◆ EXERCISE INSTRUCTIONS ◆
Would you transcribe the listing that follows word for word, skipping pictures?

◆ DATASET CONTENT ◆

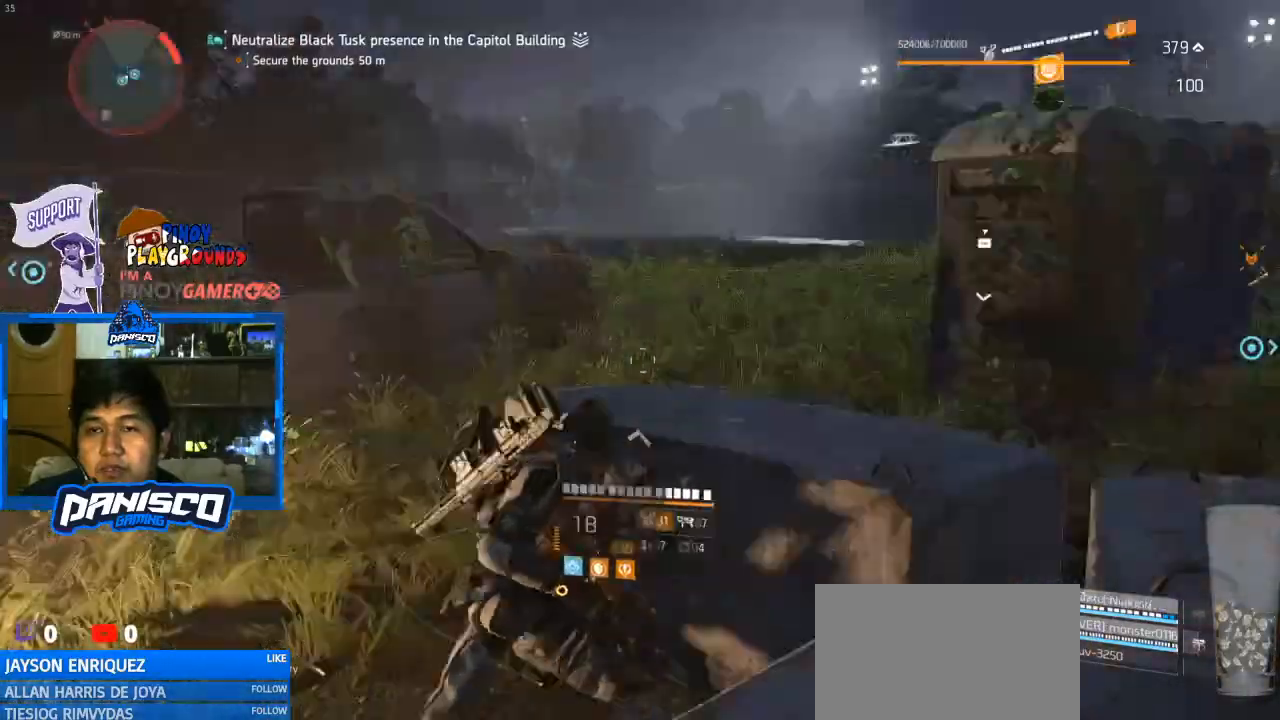
{"keys": [], "mouse": [], "events": []}
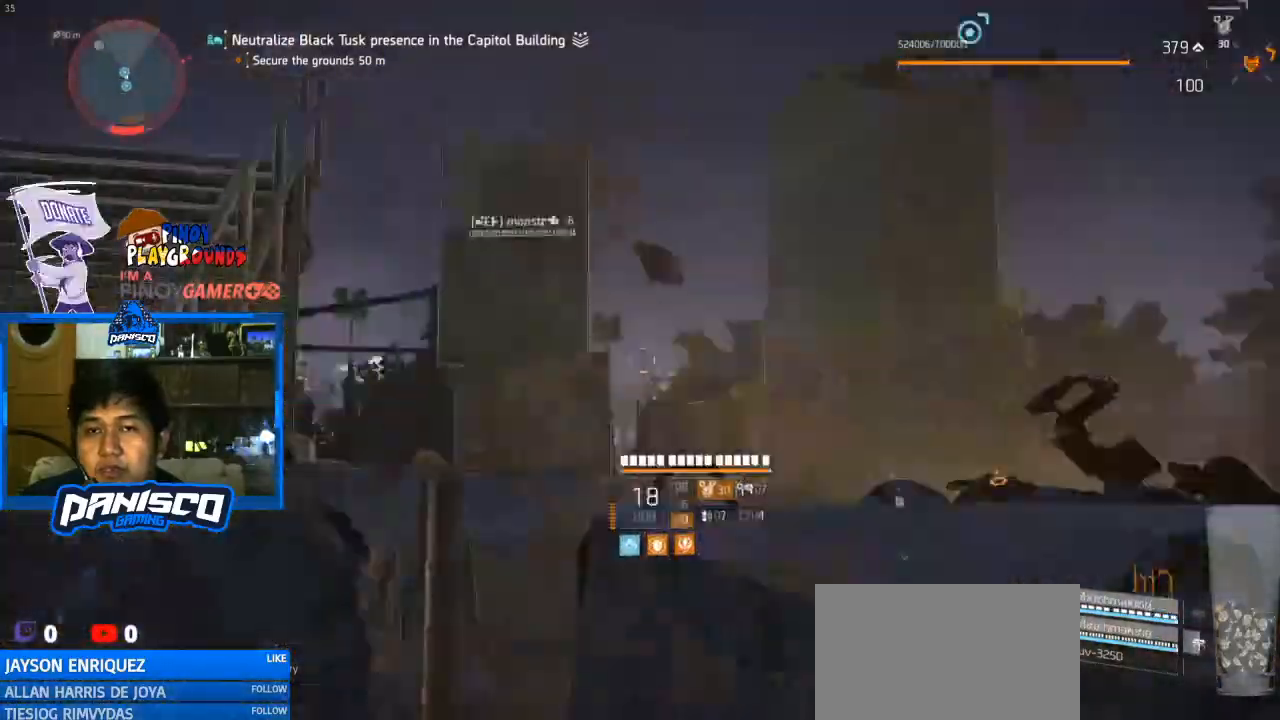
{"keys": [], "mouse": [], "events": []}
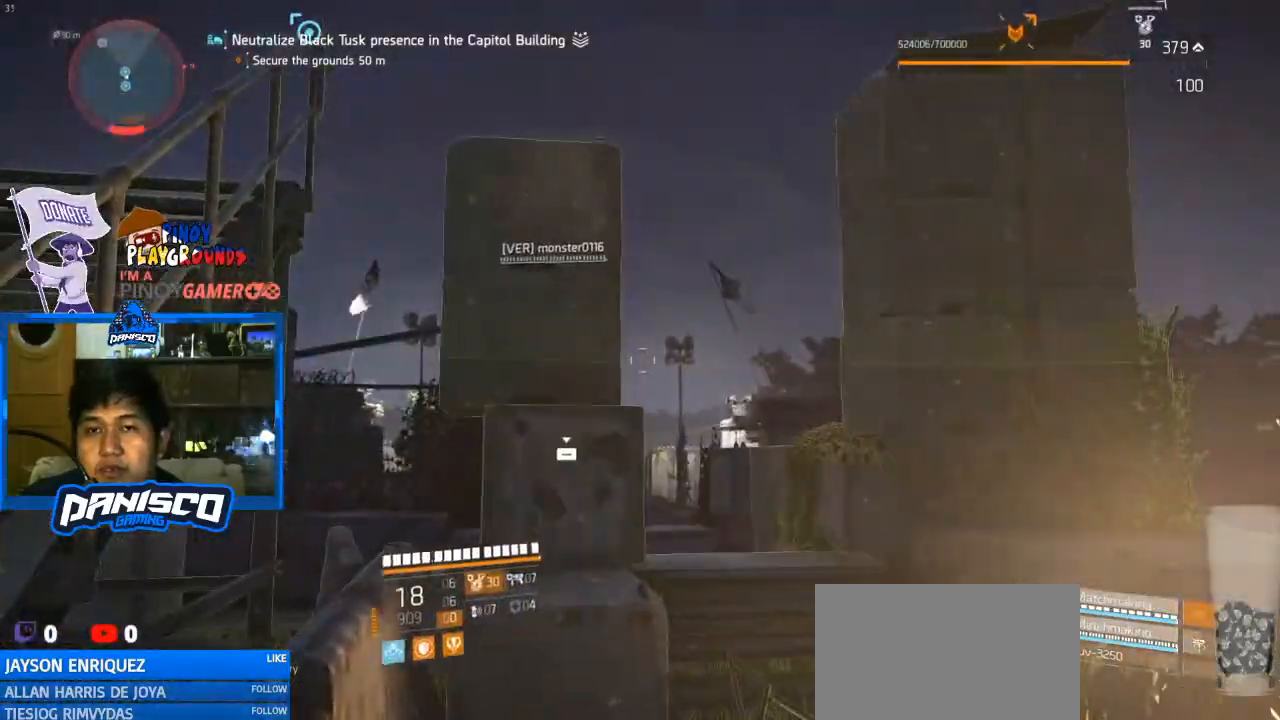
{"keys": [], "mouse": [], "events": []}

◆ EXERCISE OUTPUT ◆
{"keys": [], "mouse": [], "events": []}
{"keys": [], "mouse": [], "events": []}
{"keys": [], "mouse": [], "events": []}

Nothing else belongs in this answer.